Aim of the task: Every line of the listing below from the one with "Picture 3: 10" up to and including the one with "Image 1: xy, xz, yz;" should be retyped exactly, and nothing else; pictures are not part of the copy.
- - - - -
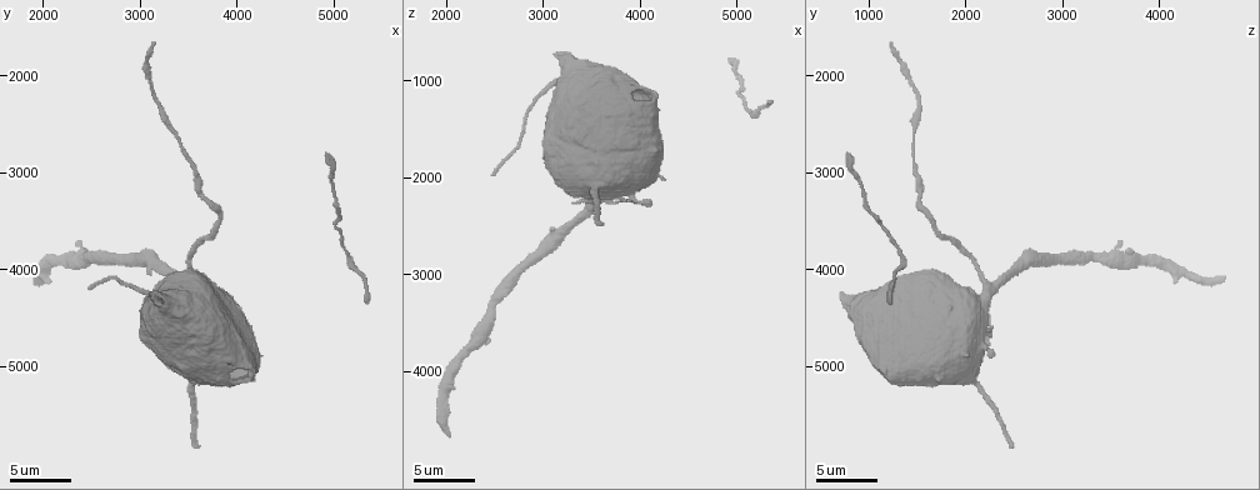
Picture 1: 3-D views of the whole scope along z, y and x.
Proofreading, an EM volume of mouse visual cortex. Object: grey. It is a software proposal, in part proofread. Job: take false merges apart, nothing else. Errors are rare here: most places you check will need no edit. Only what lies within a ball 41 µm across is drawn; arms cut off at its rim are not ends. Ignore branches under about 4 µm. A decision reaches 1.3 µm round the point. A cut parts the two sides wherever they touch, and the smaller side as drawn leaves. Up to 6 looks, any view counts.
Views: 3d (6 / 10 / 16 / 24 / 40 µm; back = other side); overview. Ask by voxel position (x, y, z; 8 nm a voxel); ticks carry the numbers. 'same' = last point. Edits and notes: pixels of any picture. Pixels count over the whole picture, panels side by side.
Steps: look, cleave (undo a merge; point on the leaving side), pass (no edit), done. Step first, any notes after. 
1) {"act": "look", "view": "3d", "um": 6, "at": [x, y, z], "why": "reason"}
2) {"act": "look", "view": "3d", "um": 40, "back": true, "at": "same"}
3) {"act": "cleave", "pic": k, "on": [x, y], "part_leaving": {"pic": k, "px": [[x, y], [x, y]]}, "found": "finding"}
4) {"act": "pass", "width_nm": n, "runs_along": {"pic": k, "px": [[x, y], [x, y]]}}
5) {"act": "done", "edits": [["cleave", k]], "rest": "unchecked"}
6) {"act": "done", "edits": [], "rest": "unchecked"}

{"act": "look", "view": "3d", "um": 10, "at": [2460, 3900, 3540]}

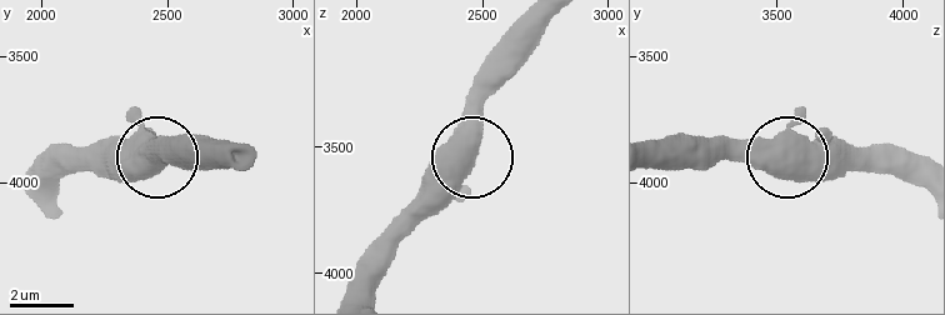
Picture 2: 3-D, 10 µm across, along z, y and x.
{"act": "look", "view": "3d", "um": 10, "back": true, "at": [2450, 3910, 3540]}

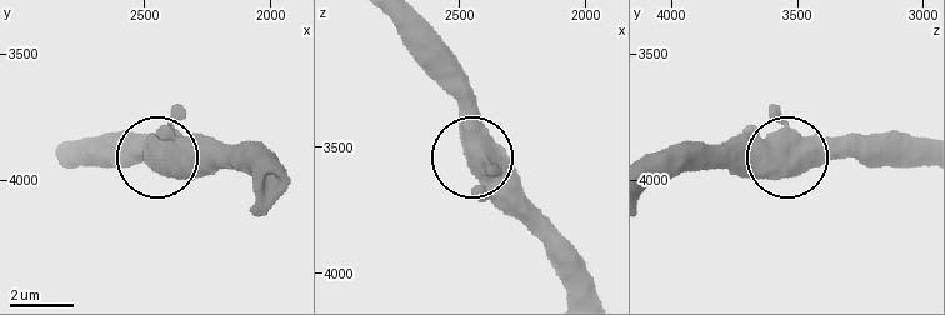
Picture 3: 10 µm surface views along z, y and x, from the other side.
{"act": "pass", "runs_along": {"pic": 3, "px": [[78, 164], [204, 156]]}, "found": "all the same neuron"}

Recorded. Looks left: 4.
{"act": "look", "view": "3d", "um": 10, "at": [3360, 2580, 1480], "why": "calibre changes"}

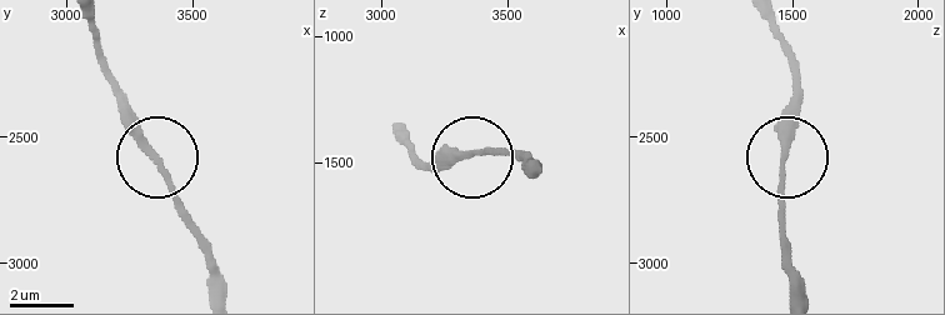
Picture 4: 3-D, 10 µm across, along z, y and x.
{"act": "pass", "runs_along": {"pic": 4, "px": [[800, 290], [784, 225], [784, 113], [793, 83]]}, "found": "one neuron here"}

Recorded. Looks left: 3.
{"act": "look", "view": "3d", "um": 16, "at": [3800, 3380, 1600]}

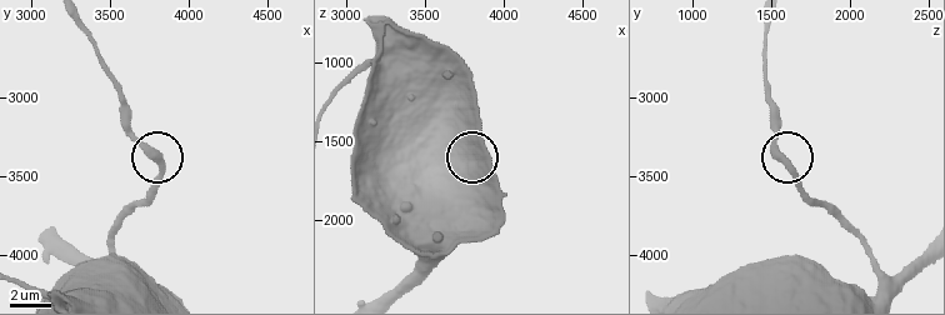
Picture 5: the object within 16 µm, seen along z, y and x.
{"act": "pass", "side_arm_um": 18, "runs_along": {"pic": 5, "px": [[878, 290], [874, 255], [806, 194], [778, 149], [773, 120]]}, "found": "one neuron here"}

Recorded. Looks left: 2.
{"act": "done", "edits": [], "rest": "unchecked"}

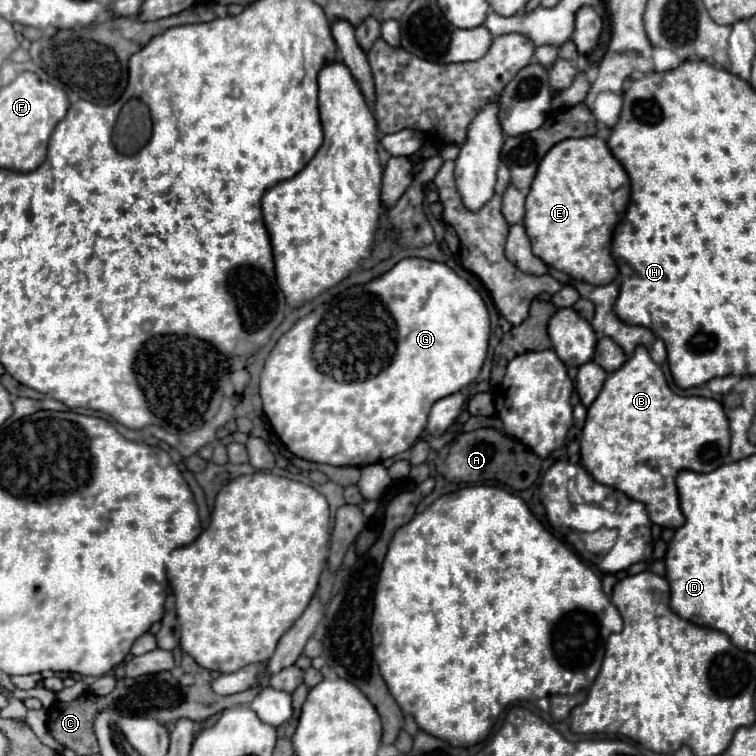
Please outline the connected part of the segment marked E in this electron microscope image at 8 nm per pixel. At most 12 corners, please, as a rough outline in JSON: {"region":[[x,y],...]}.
{"region":[[600,137],[540,161],[523,225],[546,265],[590,285],[618,267],[630,179]]}

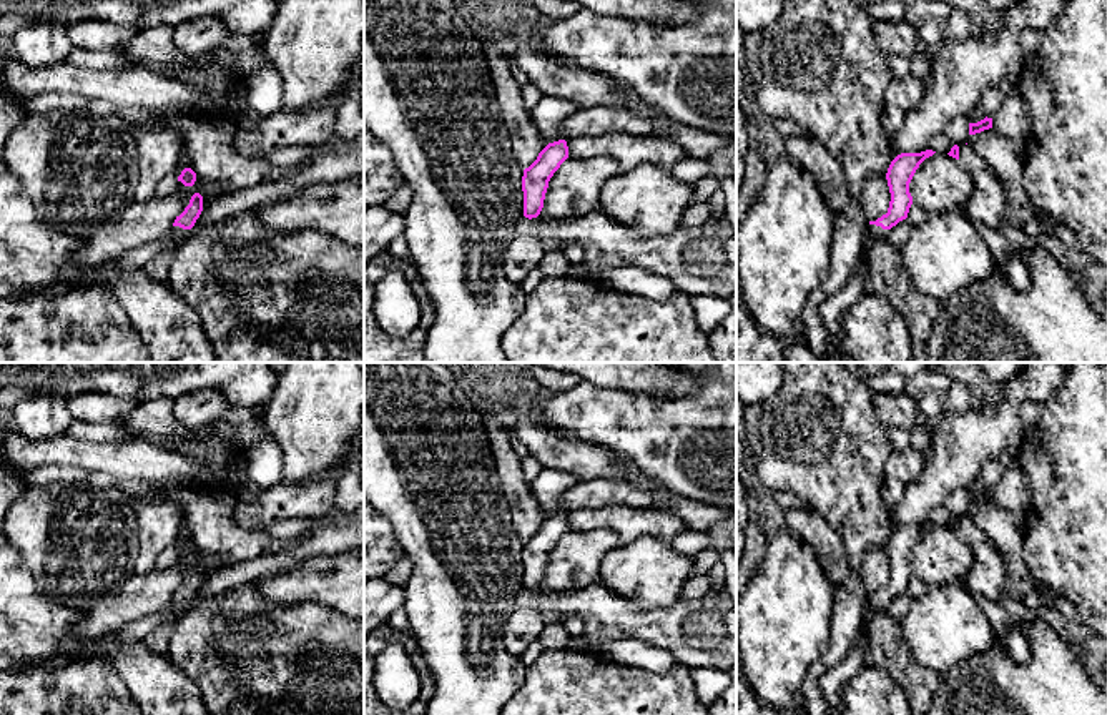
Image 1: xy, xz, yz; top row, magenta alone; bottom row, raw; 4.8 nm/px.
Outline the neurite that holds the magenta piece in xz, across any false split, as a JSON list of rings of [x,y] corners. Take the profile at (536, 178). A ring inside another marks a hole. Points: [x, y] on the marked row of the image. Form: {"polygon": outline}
{"polygon": [[[565,140],[549,143],[537,156],[537,160],[524,170],[524,216],[537,218],[544,208],[549,181],[560,165],[568,158],[568,146]]]}

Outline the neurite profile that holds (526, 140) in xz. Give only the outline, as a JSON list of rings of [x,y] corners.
[[[485,42],[484,55],[494,81],[502,120],[510,133],[510,148],[515,161],[525,170],[537,160],[539,153],[549,145],[549,141],[540,135],[525,108],[520,85],[514,78],[505,53]]]

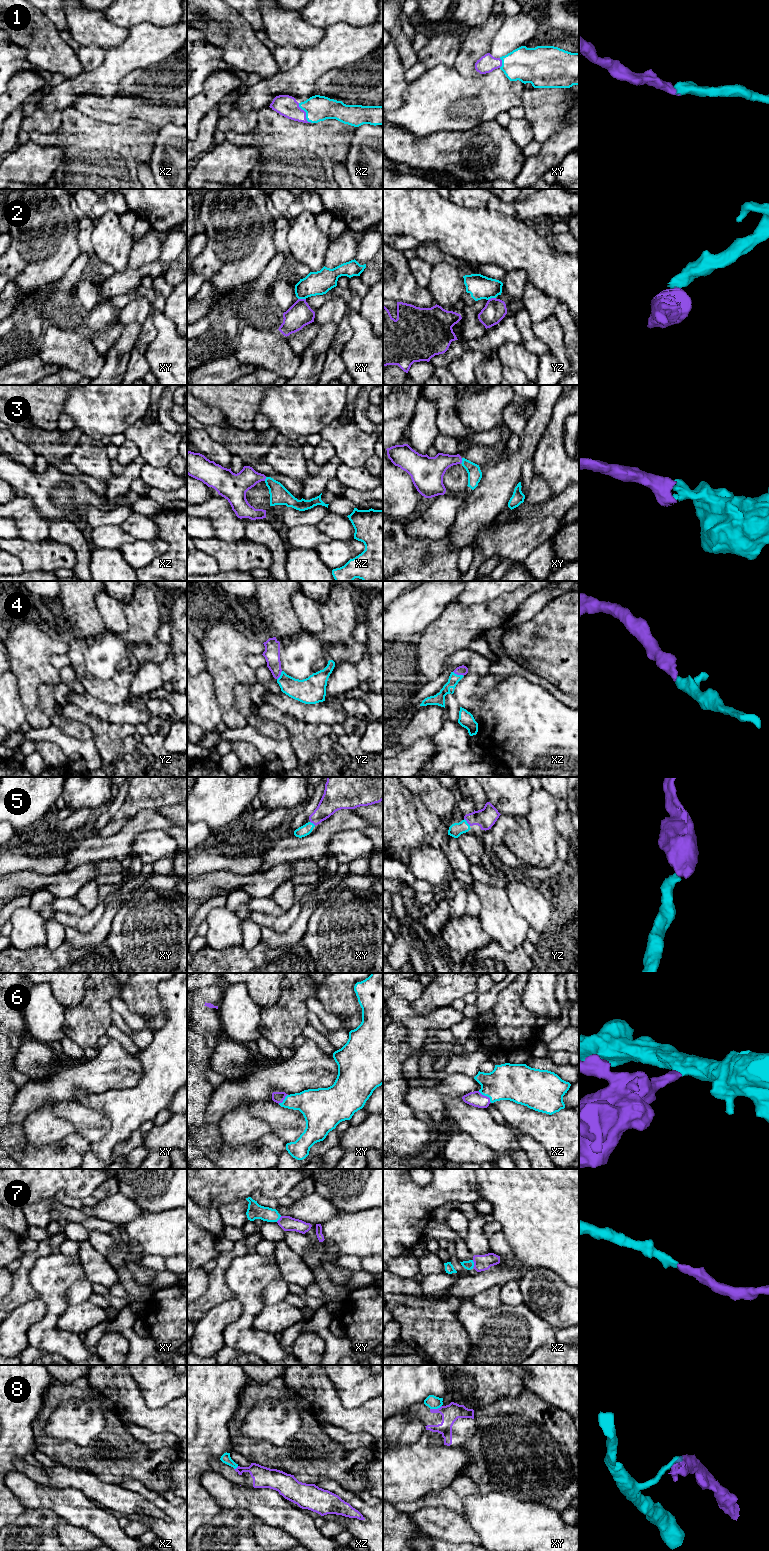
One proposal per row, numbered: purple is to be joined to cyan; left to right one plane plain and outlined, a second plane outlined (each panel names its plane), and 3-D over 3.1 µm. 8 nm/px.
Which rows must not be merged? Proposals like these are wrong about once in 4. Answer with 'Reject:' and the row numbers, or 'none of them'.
Reject: 2, 8

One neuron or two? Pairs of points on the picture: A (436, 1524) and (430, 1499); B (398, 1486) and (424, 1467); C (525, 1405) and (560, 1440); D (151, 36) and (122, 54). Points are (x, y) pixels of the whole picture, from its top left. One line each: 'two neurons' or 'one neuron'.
A: two neurons
B: one neuron
C: one neuron
D: one neuron

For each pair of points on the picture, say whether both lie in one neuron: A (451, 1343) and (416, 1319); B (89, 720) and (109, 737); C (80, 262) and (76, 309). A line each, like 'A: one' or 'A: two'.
A: one
B: one
C: one

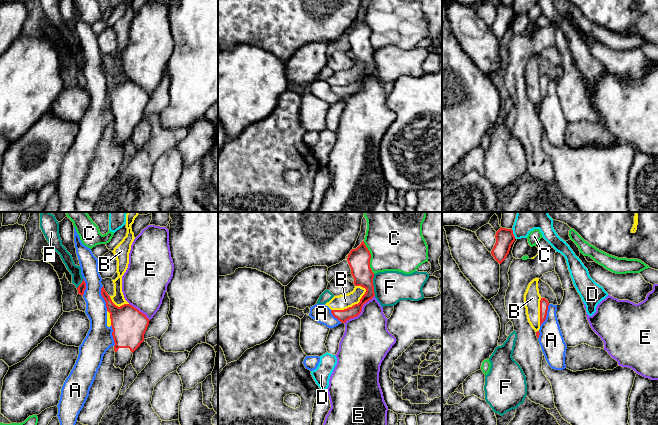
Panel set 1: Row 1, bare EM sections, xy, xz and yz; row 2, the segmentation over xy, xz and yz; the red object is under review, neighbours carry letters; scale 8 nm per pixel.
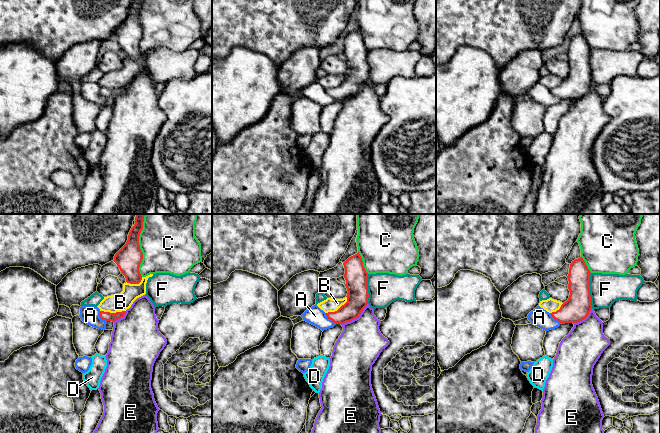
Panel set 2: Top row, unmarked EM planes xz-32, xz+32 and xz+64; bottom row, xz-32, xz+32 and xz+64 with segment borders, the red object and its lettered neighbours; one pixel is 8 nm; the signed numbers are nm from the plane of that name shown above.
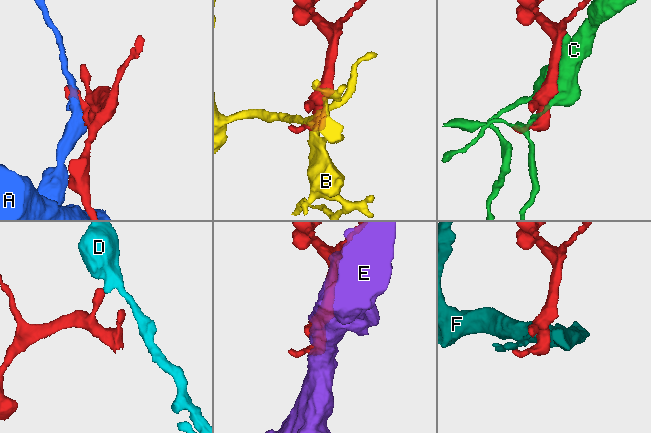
- - - - -
Response area:
Picture 3: 10 µm surface views along z, y and x, from the other side.
{"act": "pass", "runs_along": {"pic": 3, "px": [[78, 164], [204, 156]]}, "found": "all the same neuron"}

Recorded. Looks left: 4.
{"act": "look", "view": "3d", "um": 10, "at": [3360, 2580, 1480], "why": "calibre changes"}

Picture 4: 3-D, 10 µm across, along z, y and x.
{"act": "pass", "runs_along": {"pic": 4, "px": [[800, 290], [784, 225], [784, 113], [793, 83]]}, "found": "one neuron here"}

Recorded. Looks left: 3.
{"act": "look", "view": "3d", "um": 16, "at": [3800, 3380, 1600]}

Picture 5: the object within 16 µm, seen along z, y and x.
{"act": "pass", "side_arm_um": 18, "runs_along": {"pic": 5, "px": [[878, 290], [874, 255], [806, 194], [778, 149], [773, 120]]}, "found": "one neuron here"}

Recorded. Looks left: 2.
{"act": "done", "edits": [], "rest": "unchecked"}

Please outline the connected part of the segment marked E in this electron microscope image at 8 nm per pixel. At most 12 corners, please, as a rough outline in JSON: {"region":[[x,y],...]}.
{"region":[[600,137],[540,161],[523,225],[546,265],[590,285],[618,267],[630,179]]}

Image 1: xy, xz, yz; top row, magenta alone; bottom row, raw; 4.8 nm/px.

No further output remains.